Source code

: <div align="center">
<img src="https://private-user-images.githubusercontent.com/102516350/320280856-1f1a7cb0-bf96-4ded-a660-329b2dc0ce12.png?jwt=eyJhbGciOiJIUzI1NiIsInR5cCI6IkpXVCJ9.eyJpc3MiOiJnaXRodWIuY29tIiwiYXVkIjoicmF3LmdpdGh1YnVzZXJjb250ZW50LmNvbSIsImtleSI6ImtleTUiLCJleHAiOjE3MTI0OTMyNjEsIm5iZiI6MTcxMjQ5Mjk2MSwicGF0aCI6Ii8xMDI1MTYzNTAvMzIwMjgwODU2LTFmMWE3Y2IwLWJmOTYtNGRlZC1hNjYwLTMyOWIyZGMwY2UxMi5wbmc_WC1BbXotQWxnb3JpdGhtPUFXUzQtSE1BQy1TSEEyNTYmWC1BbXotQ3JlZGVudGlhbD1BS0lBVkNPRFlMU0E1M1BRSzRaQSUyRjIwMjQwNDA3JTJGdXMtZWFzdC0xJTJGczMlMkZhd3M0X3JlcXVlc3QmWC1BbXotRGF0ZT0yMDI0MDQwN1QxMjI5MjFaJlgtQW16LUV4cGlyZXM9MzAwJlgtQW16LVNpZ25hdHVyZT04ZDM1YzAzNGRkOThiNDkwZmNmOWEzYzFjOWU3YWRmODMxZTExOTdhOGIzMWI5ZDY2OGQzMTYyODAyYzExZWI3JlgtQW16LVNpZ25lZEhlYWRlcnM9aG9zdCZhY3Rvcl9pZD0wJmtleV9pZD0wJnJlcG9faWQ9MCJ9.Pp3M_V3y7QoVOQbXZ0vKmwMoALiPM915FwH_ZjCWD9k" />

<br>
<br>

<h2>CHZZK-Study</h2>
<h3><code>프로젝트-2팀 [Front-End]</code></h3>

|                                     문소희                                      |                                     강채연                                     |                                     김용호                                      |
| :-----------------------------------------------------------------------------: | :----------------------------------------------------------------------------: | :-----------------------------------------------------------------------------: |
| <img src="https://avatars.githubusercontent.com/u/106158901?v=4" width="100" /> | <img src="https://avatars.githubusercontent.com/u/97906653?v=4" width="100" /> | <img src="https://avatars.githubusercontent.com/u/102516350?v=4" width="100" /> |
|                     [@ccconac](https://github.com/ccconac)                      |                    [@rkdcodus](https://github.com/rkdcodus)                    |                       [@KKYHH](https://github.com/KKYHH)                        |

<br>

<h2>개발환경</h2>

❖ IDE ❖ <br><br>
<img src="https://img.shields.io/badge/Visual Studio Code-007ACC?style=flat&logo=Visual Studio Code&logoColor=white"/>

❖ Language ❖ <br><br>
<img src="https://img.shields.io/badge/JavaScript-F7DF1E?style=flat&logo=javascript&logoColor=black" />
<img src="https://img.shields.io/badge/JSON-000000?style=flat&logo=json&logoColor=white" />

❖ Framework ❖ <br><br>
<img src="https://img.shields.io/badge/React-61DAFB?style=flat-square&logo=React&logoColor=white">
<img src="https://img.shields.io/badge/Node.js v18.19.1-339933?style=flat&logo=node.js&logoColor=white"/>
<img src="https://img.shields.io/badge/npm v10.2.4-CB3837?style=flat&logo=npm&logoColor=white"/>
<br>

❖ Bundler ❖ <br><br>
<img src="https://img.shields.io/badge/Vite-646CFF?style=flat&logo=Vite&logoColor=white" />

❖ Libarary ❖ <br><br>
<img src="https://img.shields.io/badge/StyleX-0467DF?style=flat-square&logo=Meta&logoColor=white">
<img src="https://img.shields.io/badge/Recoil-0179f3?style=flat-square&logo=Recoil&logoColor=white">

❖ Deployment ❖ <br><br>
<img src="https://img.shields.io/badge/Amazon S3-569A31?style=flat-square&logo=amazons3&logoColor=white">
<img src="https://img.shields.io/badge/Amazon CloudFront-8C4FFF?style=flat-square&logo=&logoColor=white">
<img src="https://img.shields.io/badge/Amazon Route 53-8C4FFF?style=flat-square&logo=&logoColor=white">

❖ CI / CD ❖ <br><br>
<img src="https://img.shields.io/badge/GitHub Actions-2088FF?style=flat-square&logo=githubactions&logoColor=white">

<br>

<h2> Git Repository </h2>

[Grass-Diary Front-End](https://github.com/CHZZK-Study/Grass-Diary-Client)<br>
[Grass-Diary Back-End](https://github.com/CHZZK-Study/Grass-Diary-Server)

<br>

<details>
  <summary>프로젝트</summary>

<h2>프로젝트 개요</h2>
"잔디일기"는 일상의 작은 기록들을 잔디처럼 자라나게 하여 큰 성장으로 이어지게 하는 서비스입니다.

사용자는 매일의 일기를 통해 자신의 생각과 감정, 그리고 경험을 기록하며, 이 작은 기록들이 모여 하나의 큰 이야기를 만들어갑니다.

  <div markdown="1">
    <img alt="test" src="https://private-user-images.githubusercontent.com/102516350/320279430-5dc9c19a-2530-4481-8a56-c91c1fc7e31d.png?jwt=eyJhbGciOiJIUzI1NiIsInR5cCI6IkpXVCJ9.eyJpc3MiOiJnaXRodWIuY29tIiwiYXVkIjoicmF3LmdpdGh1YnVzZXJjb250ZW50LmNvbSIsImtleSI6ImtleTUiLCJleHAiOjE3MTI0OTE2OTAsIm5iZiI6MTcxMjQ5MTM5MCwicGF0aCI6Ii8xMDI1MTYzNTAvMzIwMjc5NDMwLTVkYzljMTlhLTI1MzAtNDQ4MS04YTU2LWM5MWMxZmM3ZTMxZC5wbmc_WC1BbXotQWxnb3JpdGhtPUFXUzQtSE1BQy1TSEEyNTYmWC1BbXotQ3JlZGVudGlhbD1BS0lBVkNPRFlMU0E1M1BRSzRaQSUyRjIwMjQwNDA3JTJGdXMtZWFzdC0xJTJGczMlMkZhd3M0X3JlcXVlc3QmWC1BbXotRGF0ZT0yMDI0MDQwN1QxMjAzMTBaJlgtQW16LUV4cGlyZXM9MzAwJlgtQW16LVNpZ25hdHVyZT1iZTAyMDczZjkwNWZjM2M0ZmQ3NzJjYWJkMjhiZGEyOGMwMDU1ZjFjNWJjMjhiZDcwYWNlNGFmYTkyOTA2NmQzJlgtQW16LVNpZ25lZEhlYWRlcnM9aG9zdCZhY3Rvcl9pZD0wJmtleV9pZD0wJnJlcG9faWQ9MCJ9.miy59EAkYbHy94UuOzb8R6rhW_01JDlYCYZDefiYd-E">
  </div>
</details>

- **INSTRUCTION**
A word-for-word transcription of all the data is needed.

- **RESULT**
Source code

: <div align="center">
<img src="https://private-user-images.githubusercontent.com/102516350/320280856-1f1a7cb0-bf96-4ded-a660-329b2dc0ce12.png?jwt=eyJhbGciOiJIUzI1NiIsInR5cCI6IkpXVCJ9.eyJpc3MiOiJnaXRodWIuY29tIiwiYXVkIjoicmF3LmdpdGh1YnVzZXJjb250ZW50LmNvbSIsImtleSI6ImtleTUiLCJleHAiOjE3MTI0OTMyNjEsIm5iZiI6MTcxMjQ5Mjk2MSwicGF0aCI6Ii8xMDI1MTYzNTAvMzIwMjgwODU2LTFmMWE3Y2IwLWJmOTYtNGRlZC1hNjYwLTMyOWIyZGMwY2UxMi5wbmc_WC1BbXotQWxnb3JpdGhtPUFXUzQtSE1BQy1TSEEyNTYmWC1BbXotQ3JlZGVudGlhbD1BS0lBVkNPRFlMU0E1M1BRSzRaQSUyRjIwMjQwNDA3JTJGdXMtZWFzdC0xJTJGczMlMkZhd3M0X3JlcXVlc3QmWC1BbXotRGF0ZT0yMDI0MDQwN1QxMjI5MjFaJlgtQW16LUV4cGlyZXM9MzAwJlgtQW16LVNpZ25hdHVyZT04ZDM1YzAzNGRkOThiNDkwZmNmOWEzYzFjOWU3YWRmODMxZTExOTdhOGIzMWI5ZDY2OGQzMTYyODAyYzExZWI3JlgtQW16LVNpZ25lZEhlYWRlcnM9aG9zdCZhY3Rvcl9pZD0wJmtleV9pZD0wJnJlcG9faWQ9MCJ9.Pp3M_V3y7QoVOQbXZ0vKmwMoALiPM915FwH_ZjCWD9k" />

<br>
<br>

<h2>CHZZK-Study</h2>
<h3><code>프로젝트-2팀 [Front-End]</code></h3>

|                                     문소희                                      |                                     강채연                                     |                                     김용호                                      |
| :-----------------------------------------------------------------------------: | :----------------------------------------------------------------------------: | :-----------------------------------------------------------------------------: |
| <img src="https://avatars.githubusercontent.com/u/106158901?v=4" width="100" /> | <img src="https://avatars.githubusercontent.com/u/97906653?v=4" width="100" /> | <img src="https://avatars.githubusercontent.com/u/102516350?v=4" width="100" /> |
|                     [@ccconac](https://github.com/ccconac)                      |                    [@rkdcodus](https://github.com/rkdcodus)                    |                       [@KKYHH](https://github.com/KKYHH)                        |

<br>

<h2>개발환경</h2>

❖ IDE ❖ <br><br>
<img src="https://img.shields.io/badge/Visual Studio Code-007ACC?style=flat&logo=Visual Studio Code&logoColor=white"/>

❖ Language ❖ <br><br>
<img src="https://img.shields.io/badge/JavaScript-F7DF1E?style=flat&logo=javascript&logoColor=black" />
<img src="https://img.shields.io/badge/JSON-000000?style=flat&logo=json&logoColor=white" />

❖ Framework ❖ <br><br>
<img src="https://img.shields.io/badge/React-61DAFB?style=flat-square&logo=React&logoColor=white">
<img src="https://img.shields.io/badge/Node.js v18.19.1-339933?style=flat&logo=node.js&logoColor=white"/>
<img src="https://img.shields.io/badge/npm v10.2.4-CB3837?style=flat&logo=npm&logoColor=white"/>
<br>

❖ Bundler ❖ <br><br>
<img src="https://img.shields.io/badge/Vite-646CFF?style=flat&logo=Vite&logoColor=white" />

❖ Libarary ❖ <br><br>
<img src="https://img.shields.io/badge/StyleX-0467DF?style=flat-square&logo=Meta&logoColor=white">
<img src="https://img.shields.io/badge/Recoil-0179f3?style=flat-square&logo=Recoil&logoColor=white">

❖ Deployment ❖ <br><br>
<img src="https://img.shields.io/badge/Amazon S3-569A31?style=flat-square&logo=amazons3&logoColor=white">
<img src="https://img.shields.io/badge/Amazon CloudFront-8C4FFF?style=flat-square&logo=&logoColor=white">
<img src="https://img.shields.io/badge/Amazon Route 53-8C4FFF?style=flat-square&logo=&logoColor=white">

❖ CI / CD ❖ <br><br>
<img src="https://img.shields.io/badge/GitHub Actions-2088FF?style=flat-square&logo=githubactions&logoColor=white">

<br>

<h2> Git Repository </h2>

[Grass-Diary Front-End](https://github.com/CHZZK-Study/Grass-Diary-Client)<br>
[Grass-Diary Back-End](https://github.com/CHZZK-Study/Grass-Diary-Server)

<br>

<details>
  <summary>프로젝트</summary>

<h2>프로젝트 개요</h2>
"잔디일기"는 일상의 작은 기록들을 잔디처럼 자라나게 하여 큰 성장으로 이어지게 하는 서비스입니다.

사용자는 매일의 일기를 통해 자신의 생각과 감정, 그리고 경험을 기록하며, 이 작은 기록들이 모여 하나의 큰 이야기를 만들어갑니다.

  <div markdown="1">
    <img alt="test" src="https://private-user-images.githubusercontent.com/102516350/320279430-5dc9c19a-2530-4481-8a56-c91c1fc7e31d.png?jwt=eyJhbGciOiJIUzI1NiIsInR5cCI6IkpXVCJ9.eyJpc3MiOiJnaXRodWIuY29tIiwiYXVkIjoicmF3LmdpdGh1YnVzZXJjb250ZW50LmNvbSIsImtleSI6ImtleTUiLCJleHAiOjE3MTI0OTE2OTAsIm5iZiI6MTcxMjQ5MTM5MCwicGF0aCI6Ii8xMDI1MTYzNTAvMzIwMjc5NDMwLTVkYzljMTlhLTI1MzAtNDQ4MS04YTU2LWM5MWMxZmM3ZTMxZC5wbmc_WC1BbXotQWxnb3JpdGhtPUFXUzQtSE1BQy1TSEEyNTYmWC1BbXotQ3JlZGVudGlhbD1BS0lBVkNPRFlMU0E1M1BRSzRaQSUyRjIwMjQwNDA3JTJGdXMtZWFzdC0xJTJGczMlMkZhd3M0X3JlcXVlc3QmWC1BbXotRGF0ZT0yMDI0MDQwN1QxMjAzMTBaJlgtQW16LUV4cGlyZXM9MzAwJlgtQW16LVNpZ25hdHVyZT1iZTAyMDczZjkwNWZjM2M0ZmQ3NzJjYWJkMjhiZGEyOGMwMDU1ZjFjNWJjMjhiZDcwYWNlNGFmYTkyOTA2NmQzJlgtQW16LVNpZ25lZEhlYWRlcnM9aG9zdCZhY3Rvcl9pZD0wJmtleV9pZD0wJnJlcG9faWQ9MCJ9.miy59EAkYbHy94UuOzb8R6rhW_01JDlYCYZDefiYd-E">
  </div>
</details>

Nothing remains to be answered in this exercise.